### PROBLEM STATEMENT
Repeat each entry in the data, exactly.

### DATA SUPPLIED
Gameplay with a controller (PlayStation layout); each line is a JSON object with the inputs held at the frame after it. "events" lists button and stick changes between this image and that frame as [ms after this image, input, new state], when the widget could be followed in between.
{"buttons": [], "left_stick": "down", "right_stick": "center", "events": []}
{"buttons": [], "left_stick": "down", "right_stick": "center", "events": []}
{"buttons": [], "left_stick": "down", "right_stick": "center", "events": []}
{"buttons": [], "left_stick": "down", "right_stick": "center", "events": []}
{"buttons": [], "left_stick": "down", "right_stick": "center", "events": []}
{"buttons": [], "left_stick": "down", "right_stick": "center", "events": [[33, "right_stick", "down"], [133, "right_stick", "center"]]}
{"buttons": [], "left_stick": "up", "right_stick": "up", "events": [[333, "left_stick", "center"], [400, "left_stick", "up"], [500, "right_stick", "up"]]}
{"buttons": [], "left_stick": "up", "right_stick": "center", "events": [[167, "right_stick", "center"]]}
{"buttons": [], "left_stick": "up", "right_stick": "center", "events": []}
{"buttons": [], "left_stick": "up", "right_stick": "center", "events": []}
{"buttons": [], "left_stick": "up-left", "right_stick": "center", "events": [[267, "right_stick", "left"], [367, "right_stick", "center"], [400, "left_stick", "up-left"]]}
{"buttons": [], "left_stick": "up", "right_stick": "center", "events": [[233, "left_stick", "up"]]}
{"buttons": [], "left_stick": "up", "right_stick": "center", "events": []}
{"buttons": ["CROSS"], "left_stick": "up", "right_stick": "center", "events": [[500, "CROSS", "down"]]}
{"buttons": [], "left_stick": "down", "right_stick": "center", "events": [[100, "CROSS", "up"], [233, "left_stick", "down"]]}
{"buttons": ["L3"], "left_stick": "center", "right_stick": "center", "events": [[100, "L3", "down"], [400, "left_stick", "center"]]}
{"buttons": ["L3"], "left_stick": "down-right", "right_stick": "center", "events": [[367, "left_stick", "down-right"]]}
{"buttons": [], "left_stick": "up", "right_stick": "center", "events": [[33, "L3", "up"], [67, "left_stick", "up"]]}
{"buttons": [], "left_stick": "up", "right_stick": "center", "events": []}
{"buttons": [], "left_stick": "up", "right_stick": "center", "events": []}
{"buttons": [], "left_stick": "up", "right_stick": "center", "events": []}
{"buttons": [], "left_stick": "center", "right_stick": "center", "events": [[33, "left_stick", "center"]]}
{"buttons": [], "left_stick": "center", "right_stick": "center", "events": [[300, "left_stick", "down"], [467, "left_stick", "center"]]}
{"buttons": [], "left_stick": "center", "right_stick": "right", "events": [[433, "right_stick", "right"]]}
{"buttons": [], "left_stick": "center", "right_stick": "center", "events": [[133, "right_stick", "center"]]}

### EXPECTED ANSWER
Gameplay with a controller (PlayStation layout); each line is a JSON object with the inputs held at the frame after it. "events" lists button and stick changes between this image and that frame as [ms after this image, input, new state], when the widget could be followed in between.
{"buttons": [], "left_stick": "down", "right_stick": "center", "events": []}
{"buttons": [], "left_stick": "down", "right_stick": "center", "events": []}
{"buttons": [], "left_stick": "down", "right_stick": "center", "events": []}
{"buttons": [], "left_stick": "down", "right_stick": "center", "events": []}
{"buttons": [], "left_stick": "down", "right_stick": "center", "events": []}
{"buttons": [], "left_stick": "down", "right_stick": "center", "events": [[33, "right_stick", "down"], [133, "right_stick", "center"]]}
{"buttons": [], "left_stick": "up", "right_stick": "up", "events": [[333, "left_stick", "center"], [400, "left_stick", "up"], [500, "right_stick", "up"]]}
{"buttons": [], "left_stick": "up", "right_stick": "center", "events": [[167, "right_stick", "center"]]}
{"buttons": [], "left_stick": "up", "right_stick": "center", "events": []}
{"buttons": [], "left_stick": "up", "right_stick": "center", "events": []}
{"buttons": [], "left_stick": "up-left", "right_stick": "center", "events": [[267, "right_stick", "left"], [367, "right_stick", "center"], [400, "left_stick", "up-left"]]}
{"buttons": [], "left_stick": "up", "right_stick": "center", "events": [[233, "left_stick", "up"]]}
{"buttons": [], "left_stick": "up", "right_stick": "center", "events": []}
{"buttons": ["CROSS"], "left_stick": "up", "right_stick": "center", "events": [[500, "CROSS", "down"]]}
{"buttons": [], "left_stick": "down", "right_stick": "center", "events": [[100, "CROSS", "up"], [233, "left_stick", "down"]]}
{"buttons": ["L3"], "left_stick": "center", "right_stick": "center", "events": [[100, "L3", "down"], [400, "left_stick", "center"]]}
{"buttons": ["L3"], "left_stick": "down-right", "right_stick": "center", "events": [[367, "left_stick", "down-right"]]}
{"buttons": [], "left_stick": "up", "right_stick": "center", "events": [[33, "L3", "up"], [67, "left_stick", "up"]]}
{"buttons": [], "left_stick": "up", "right_stick": "center", "events": []}
{"buttons": [], "left_stick": "up", "right_stick": "center", "events": []}
{"buttons": [], "left_stick": "up", "right_stick": "center", "events": []}
{"buttons": [], "left_stick": "center", "right_stick": "center", "events": [[33, "left_stick", "center"]]}
{"buttons": [], "left_stick": "center", "right_stick": "center", "events": [[300, "left_stick", "down"], [467, "left_stick", "center"]]}
{"buttons": [], "left_stick": "center", "right_stick": "right", "events": [[433, "right_stick", "right"]]}
{"buttons": [], "left_stick": "center", "right_stick": "center", "events": [[133, "right_stick", "center"]]}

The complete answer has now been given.